● **What is needed**: Gather every line of the entries that includes the word "Halo".
Data extracts: Begin
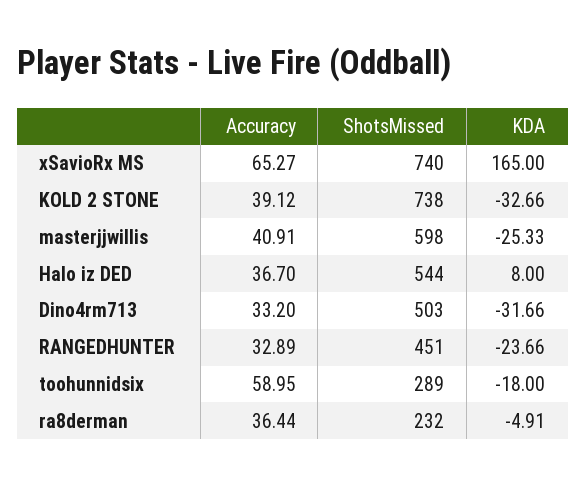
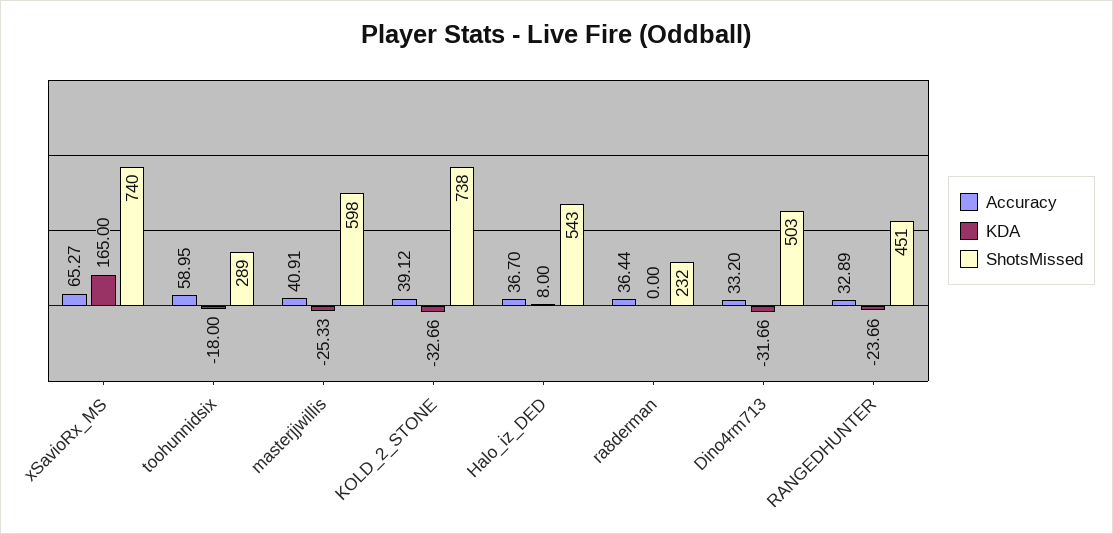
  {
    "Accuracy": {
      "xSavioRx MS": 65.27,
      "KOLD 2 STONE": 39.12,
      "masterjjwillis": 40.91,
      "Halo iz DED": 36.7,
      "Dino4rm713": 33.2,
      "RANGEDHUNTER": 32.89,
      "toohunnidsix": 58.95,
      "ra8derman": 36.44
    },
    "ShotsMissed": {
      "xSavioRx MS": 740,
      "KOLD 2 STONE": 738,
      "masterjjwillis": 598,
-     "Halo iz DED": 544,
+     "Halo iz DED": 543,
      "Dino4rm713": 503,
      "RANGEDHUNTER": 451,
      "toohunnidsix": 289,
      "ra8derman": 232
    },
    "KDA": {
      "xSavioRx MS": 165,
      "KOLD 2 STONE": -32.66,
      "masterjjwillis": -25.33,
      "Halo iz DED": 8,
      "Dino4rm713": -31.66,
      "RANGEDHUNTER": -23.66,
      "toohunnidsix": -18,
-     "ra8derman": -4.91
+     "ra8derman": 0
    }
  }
Data extracts: End
Data extracts: Begin
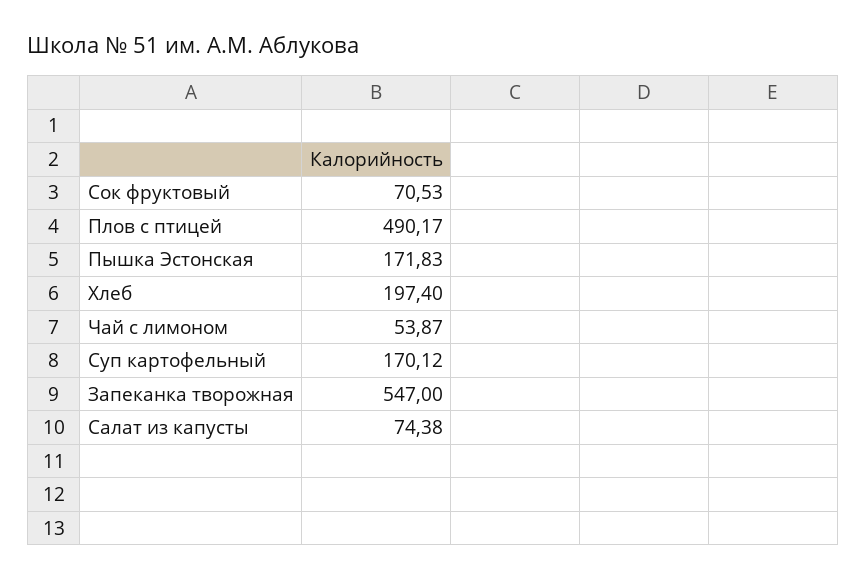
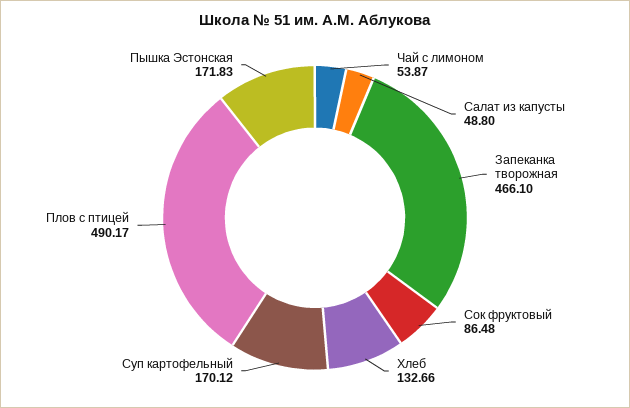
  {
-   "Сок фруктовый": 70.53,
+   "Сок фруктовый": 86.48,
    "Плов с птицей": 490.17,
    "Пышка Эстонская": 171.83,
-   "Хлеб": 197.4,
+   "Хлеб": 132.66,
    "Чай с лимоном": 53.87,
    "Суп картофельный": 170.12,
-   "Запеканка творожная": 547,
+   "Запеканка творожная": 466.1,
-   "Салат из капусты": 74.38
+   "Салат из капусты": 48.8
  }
Data extracts: End
Data extracts: Begin
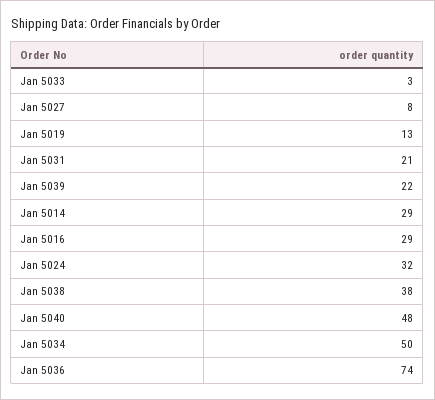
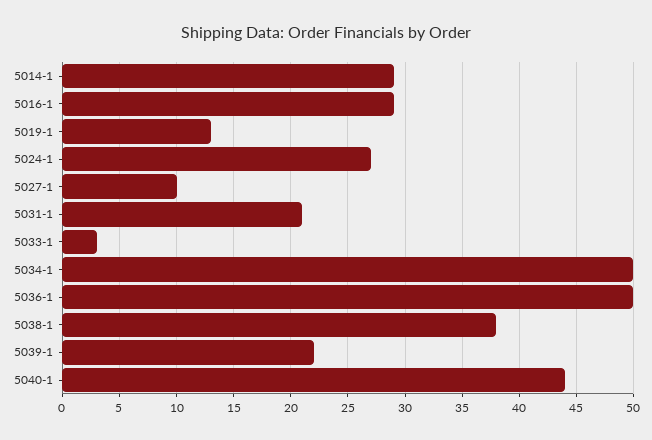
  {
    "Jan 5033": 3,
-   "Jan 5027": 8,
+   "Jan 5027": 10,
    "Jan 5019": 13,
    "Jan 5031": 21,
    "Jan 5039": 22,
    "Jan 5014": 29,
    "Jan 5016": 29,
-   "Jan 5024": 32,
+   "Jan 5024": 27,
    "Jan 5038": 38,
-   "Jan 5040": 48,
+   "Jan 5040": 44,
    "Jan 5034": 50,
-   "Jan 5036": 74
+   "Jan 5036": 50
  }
Data extracts: End
● **Worked solution**:
      "Halo iz DED": 36.7,
-     "Halo iz DED": 544,
+     "Halo iz DED": 543,
      "Halo iz DED": 8,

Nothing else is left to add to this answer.